__Work to complete__. Write the data out again exactly, dropping any images it holds.

__Source information__.

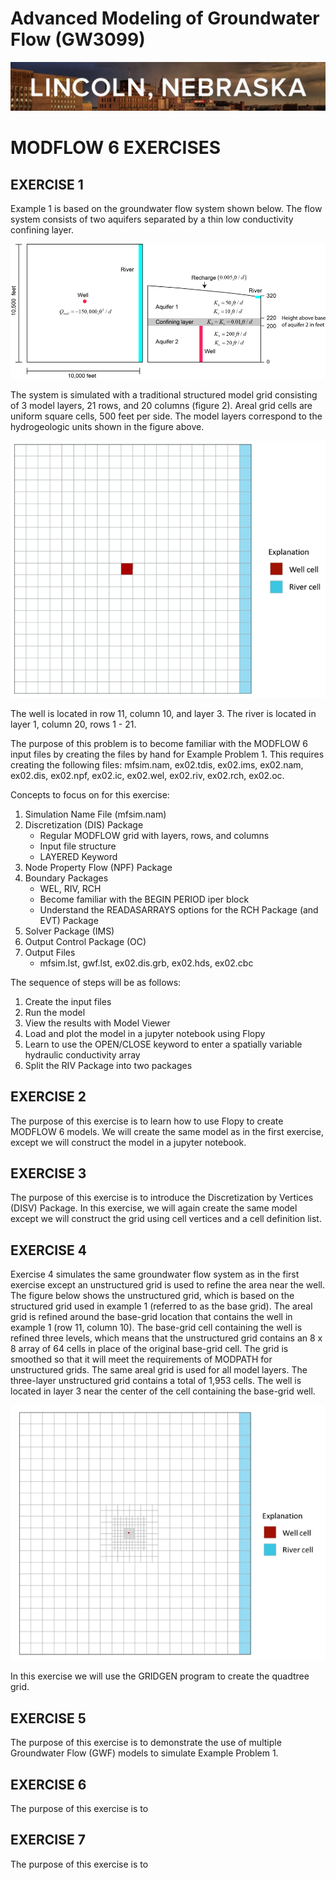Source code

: # Advanced Modeling of Groundwater Flow (GW3099)

![header](../img/header.jpg)

# MODFLOW 6 EXERCISES

## EXERCISE 1
Example 1 is based on the groundwater flow system shown below. The flow system consists of two aquifers separated by a thin low conductivity confining layer.

![mf6-example1a.png](../img/mf6-example1a.png)

The system is simulated with a traditional structured model grid consisting of 3 model layers, 21 rows, and 20 columns (figure 2). Areal grid cells are uniform square cells, 500 feet per side. The model layers correspond to the hydrogeologic units shown in the figure above.

![mf6-example1b.png](../img/mf6-example1b.png)

The well is located in row 11, column 10, and layer 3. The river is located in layer 1, column 20, rows 1 - 21.

The purpose of this problem is to become familiar with the MODFLOW 6 input files by creating the files by hand for Example Problem 1.  This requires creating the following files: mfsim.nam, ex02.tdis, ex02.ims, ex02.nam, ex02.dis, ex02.npf, ex02.ic, ex02.wel, ex02.riv, ex02.rch, ex02.oc.

Concepts to focus on for this exercise:
1. Simulation Name File (mfsim.nam)
2. Discretization (DIS) Package
    * Regular MODFLOW grid with layers, rows, and columns
    * Input file structure
    * LAYERED Keyword
3. Node Property Flow (NPF) Package
4. Boundary Packages
    * WEL, RIV, RCH
    * Become familiar with the BEGIN PERIOD iper block
    * Understand the READASARRAYS options for the RCH Package (and EVT) Package
5. Solver Package (IMS)
6. Output Control Package (OC)
7. Output Files
    * mfsim.lst, gwf.lst, ex02.dis.grb, ex02.hds, ex02.cbc

The sequence of steps will be as follows:
1. Create the input files
2. Run the model
3. View the results with Model Viewer
4. Load and plot the model in a jupyter notebook using Flopy
5. Learn to use the OPEN/CLOSE keyword to enter a spatially variable hydraulic conductivity array
6. Split the RIV Package into two packages


## EXERCISE 2

The purpose of this exercise is to learn how to use Flopy to create MODFLOW 6 models.  We will create the same model as in the first exercise, except we will construct the model in a jupyter notebook.

## EXERCISE 3

The purpose of this exercise is to introduce the Discretization by Vertices (DISV) Package.  In this exercise, we will again create the same model except we will construct the grid using cell vertices and a cell definition list.

## EXERCISE 4

Exercise 4 simulates the same groundwater flow system as in the first exercise except an unstructured grid is used to refine the area near the well. The figure below shows the unstructured grid, which is based on the structured grid used in example 1 (referred to as the base grid). The areal grid is refined around the base-grid location that contains the well in example 1 (row 11, column 10). The base-grid cell containing the well is refined three levels, which means that the unstructured grid contains an 8 x 8 array of 64 cells in place of the original base-grid cell. The grid is smoothed so that it will meet the requirements of MODPATH for unstructured grids. The same areal grid is used for all model layers. The three-layer unstructured grid contains a total of 1,953 cells. The well is located in layer 3 near the center of the cell containing the base-grid well.

![mf6-example1c.png](../img/mf6-example1c.png)

In this exercise we will use the GRIDGEN program to create the quadtree grid.

## EXERCISE 5

The purpose of this exercise is to demonstrate the use of multiple Groundwater Flow (GWF) models to simulate Example Problem 1.

## EXERCISE 6

The purpose of this exercise is to

## EXERCISE 7

The purpose of this exercise is to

__Task output__.
Source code

: # Advanced Modeling of Groundwater Flow (GW3099)

![header](../img/header.jpg)

# MODFLOW 6 EXERCISES

## EXERCISE 1
Example 1 is based on the groundwater flow system shown below. The flow system consists of two aquifers separated by a thin low conductivity confining layer.

![mf6-example1a.png](../img/mf6-example1a.png)

The system is simulated with a traditional structured model grid consisting of 3 model layers, 21 rows, and 20 columns (figure 2). Areal grid cells are uniform square cells, 500 feet per side. The model layers correspond to the hydrogeologic units shown in the figure above.

![mf6-example1b.png](../img/mf6-example1b.png)

The well is located in row 11, column 10, and layer 3. The river is located in layer 1, column 20, rows 1 - 21.

The purpose of this problem is to become familiar with the MODFLOW 6 input files by creating the files by hand for Example Problem 1.  This requires creating the following files: mfsim.nam, ex02.tdis, ex02.ims, ex02.nam, ex02.dis, ex02.npf, ex02.ic, ex02.wel, ex02.riv, ex02.rch, ex02.oc.

Concepts to focus on for this exercise:
1. Simulation Name File (mfsim.nam)
2. Discretization (DIS) Package
    * Regular MODFLOW grid with layers, rows, and columns
    * Input file structure
    * LAYERED Keyword
3. Node Property Flow (NPF) Package
4. Boundary Packages
    * WEL, RIV, RCH
    * Become familiar with the BEGIN PERIOD iper block
    * Understand the READASARRAYS options for the RCH Package (and EVT) Package
5. Solver Package (IMS)
6. Output Control Package (OC)
7. Output Files
    * mfsim.lst, gwf.lst, ex02.dis.grb, ex02.hds, ex02.cbc

The sequence of steps will be as follows:
1. Create the input files
2. Run the model
3. View the results with Model Viewer
4. Load and plot the model in a jupyter notebook using Flopy
5. Learn to use the OPEN/CLOSE keyword to enter a spatially variable hydraulic conductivity array
6. Split the RIV Package into two packages


## EXERCISE 2

The purpose of this exercise is to learn how to use Flopy to create MODFLOW 6 models.  We will create the same model as in the first exercise, except we will construct the model in a jupyter notebook.

## EXERCISE 3

The purpose of this exercise is to introduce the Discretization by Vertices (DISV) Package.  In this exercise, we will again create the same model except we will construct the grid using cell vertices and a cell definition list.

## EXERCISE 4

Exercise 4 simulates the same groundwater flow system as in the first exercise except an unstructured grid is used to refine the area near the well. The figure below shows the unstructured grid, which is based on the structured grid used in example 1 (referred to as the base grid). The areal grid is refined around the base-grid location that contains the well in example 1 (row 11, column 10). The base-grid cell containing the well is refined three levels, which means that the unstructured grid contains an 8 x 8 array of 64 cells in place of the original base-grid cell. The grid is smoothed so that it will meet the requirements of MODPATH for unstructured grids. The same areal grid is used for all model layers. The three-layer unstructured grid contains a total of 1,953 cells. The well is located in layer 3 near the center of the cell containing the base-grid well.

![mf6-example1c.png](../img/mf6-example1c.png)

In this exercise we will use the GRIDGEN program to create the quadtree grid.

## EXERCISE 5

The purpose of this exercise is to demonstrate the use of multiple Groundwater Flow (GWF) models to simulate Example Problem 1.

## EXERCISE 6

The purpose of this exercise is to

## EXERCISE 7

The purpose of this exercise is to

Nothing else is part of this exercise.